Schutz vor diskriminierenden Kündigungen
Nach inzwischen gefestigter Rechtsprechung sind die materiellen Diskriminierungsverbote einschließlich der im Allgemeinen Gleichbehandlungsgesetz (AGG) vorgesehenen Rechtfertigungsgründe zur Auslegung der unbestimmten Rechtsbegriffe des Kündigungsschutzgesetzes heranzuziehen. Eine gegen die Diskriminierungsverbote verstoßende Kündigung ist sozial ungerechtfertigt und unterliegt der Unwirksamkeitsfolge des § 1 Abs. 1 KSchG. Kündigungen außerhalb des Anwendungsbereichs des Kündigungsschutzgesetzes (Kündigung im Kleinbetrieb, Wartezeitkündigung) sind unmittelbar am Maßstab des AGG zu messen, wobei sich die Rechtsfolge der Unwirksamkeit aus § 134 BGB ergibt.
Neben die Unwirksamkeit der Kündigung kann als Rechtsfolge bei diskriminierenden Kündigungen ein Entschädigungsanspruch treten. Dies gilt jedenfalls dann, wenn die mit der diskriminierenden Kündigung einhergehende Belastung über das Normalmaß hinausgeht.
Kündigung wegen Adipositas diskriminierend?
Der EuGH hat in der in der Rechtssache „Kaltoft“ (Urteil vom 18. Dezember 2014 – C-354/13) festgestellt, dass ein allgemeines unionsrechtliches Verbot der Diskriminierung wegen Adipositas auf dem Gebiet von Beschäftigung und Beruf nicht besteht. Adipositas könne jedoch eine Behinderung darstellen, derentwegen Personen ungleich zu behandeln verboten sei. Dies sei dann der Fall, wenn der Arbeitnehmer aufgrund der Adipositas an der vollen und wirksamen Teilhabe am Berufsleben, gleichberechtigt mit den anderen Arbeitnehmern, gehindert sei. Maßgeblich sei, ob ihn oder sie die eingeschränkte Mobilität oder das Auftreten von Krankheitsbildern an der Verrichtung der Arbeit hindern oder zu einer Beeinträchtigung der Ausübung der beruflichen Tätigkeit führen. Unerheblich sei hierbei, inwieweit der Betreffende zu seiner Behinderung kausal beigetragen habe.

Daten.
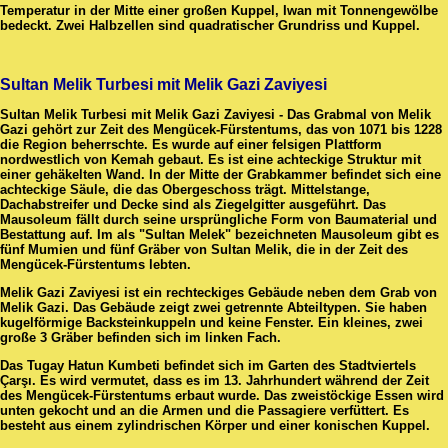
Temperatur in der Mitte einer großen Kuppel, Iwan mit Tonnengewölbe
bedeckt. Zwei Halbzellen sind quadratischer Grundriss und Kuppel.
Sultan Melik Turbesi mit Melik Gazi Zaviyesi
Sultan Melik Turbesi mit Melik Gazi Zaviyesi - Das Grabmal von Melik
Gazi gehört zur Zeit des Mengücek-Fürstentums, das von 1071 bis 1228
die Region beherrschte. Es wurde auf einer felsigen Plattform
nordwestlich von Kemah gebaut. Es ist eine achteckige Struktur mit
einer gehäkelten Wand. In der Mitte der Grabkammer befindet sich eine
achteckige Säule, die das Obergeschoss trägt. Mittelstange,
Dachabstreifer und Decke sind als Ziegelgitter ausgeführt. Das
Mausoleum fällt durch seine ursprüngliche Form von Baumaterial und
Bestattung auf. Im als "Sultan Melek" bezeichneten Mausoleum gibt es
fünf Mumien und fünf Gräber von Sultan Melik, die in der Zeit des
Mengücek-Fürstentums lebten.
Melik Gazi Zaviyesi ist ein rechteckiges Gebäude neben dem Grab von
Melik Gazi. Das Gebäude zeigt zwei getrennte Abteiltypen. Sie haben
kugelförmige Backsteinkuppeln und keine Fenster. Ein kleines, zwei
große 3 Gräber befinden sich im linken Fach.
Das Tugay Hatun Kumbeti befindet sich im Garten des Stadtviertels
Çarşı. Es wird vermutet, dass es im 13. Jahrhundert während der Zeit
des Mengücek-Fürstentums erbaut wurde. Das zweistöckige Essen wird
unten gekocht und an die Armen und die Passagiere verfüttert. Es
besteht aus einem zylindrischen Körper und einer konischen Kuppel.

Arbeitsauftrag A.
Woraus ergibt sich laut dem Text über diskriminierende Kündigungen die Unwirksamkeit einer Kündigung, die außerhalb des Anwendungsbereichs des Kündigungsschutzgesetzes liegt?
Arbeitsauftrag B.
Stimmen die folgenden Aussagen mit dem Text über diskriminierende Kündigungen überein? Antworte jeweils mit Ja oder Nein und zitiere die entscheidenden Worte.
(i) Nach dem EuGH gibt es ein allgemeines unionsrechtliches Verbot der Diskriminierung wegen Adipositas in Beschäftigung und Beruf.
(ii) Eine Kündigung, die gegen die Diskriminierungsverbote verstößt, ist sozial ungerechtfertigt.
(iii) Für das Vorliegen einer Behinderung kommt es darauf an, wie sehr der Betroffene selbst dazu beigetragen hat.
Arbeitsauftrag C.
Führe den Text über diskriminierende Kündigungen nach seinem letzten Satz fort.

Antwortfeld A.
Aus § 134 BGB.

Antwortfeld B.
(i) Nein: „dass ein allgemeines unionsrechtliches Verbot der Diskriminierung wegen Adipositas auf dem Gebiet von Beschäftigung und Beruf nicht besteht“
(ii) Ja: „Eine gegen die Diskriminierungsverbote verstoßende Kündigung ist sozial ungerechtfertigt“
(iii) Nein: „Unerheblich sei hierbei, inwieweit der Betreffende zu seiner Behinderung kausal beigetragen habe.“

Antwortfeld C.
Danach kann (unionsrechtlich betrachtet) in der Kündigung eines an Adipositas erkrankten Mitarbeiters dogmatisch eine Diskriminierung liegen, wenn die Kündigung an die mit der Adipositas konkret einhergehenden Einschränkungen der beruflichen Tätigkeit anknüpft.
Rechtfertigung einer Kündigung wegen Adipositas
Liegt in der Kündigung des adipösen Arbeitnehmers eine diskriminierungsrechtliche Ungleichbehandlung, bedeutet dies nicht, dass die Kündigung per se unzulässig ist. Mehr noch: eine Kündigung kann auch weiterhin ohne Anfallen einer Entschädigung nach dem AGG möglich sein. Im Einzelfall sind die gesetzlichen Rechtfertigungsmöglichkeiten zu prüfen. Es kommt u.A. darauf an, ob durch die Adipositas eine wesentliche und entscheidende berufliche Anforderung durch den Arbeitnehmer nicht mehr erfüllt werden kann. Die Kündigung ist daher weiterhin zulässig, wenn der betroffene Arbeitnehmer aufgrund der Adipositas nicht mehr in der Lage ist, seine vertraglich geschuldete Leistung zu erbringen. Hierfür ist der Arbeitgeber selbstverständlich darlegungs – und beweisbelastet; er hat auch darzulegen, welche angemessenen Vorkehrungen er im Übrigen zur Anpassung des Arbeitsplatzes getroffen hat. Insoweit kann sich hier eine Schnittstelle zum Betrieblichen Eingliederungsmanagement ergeben.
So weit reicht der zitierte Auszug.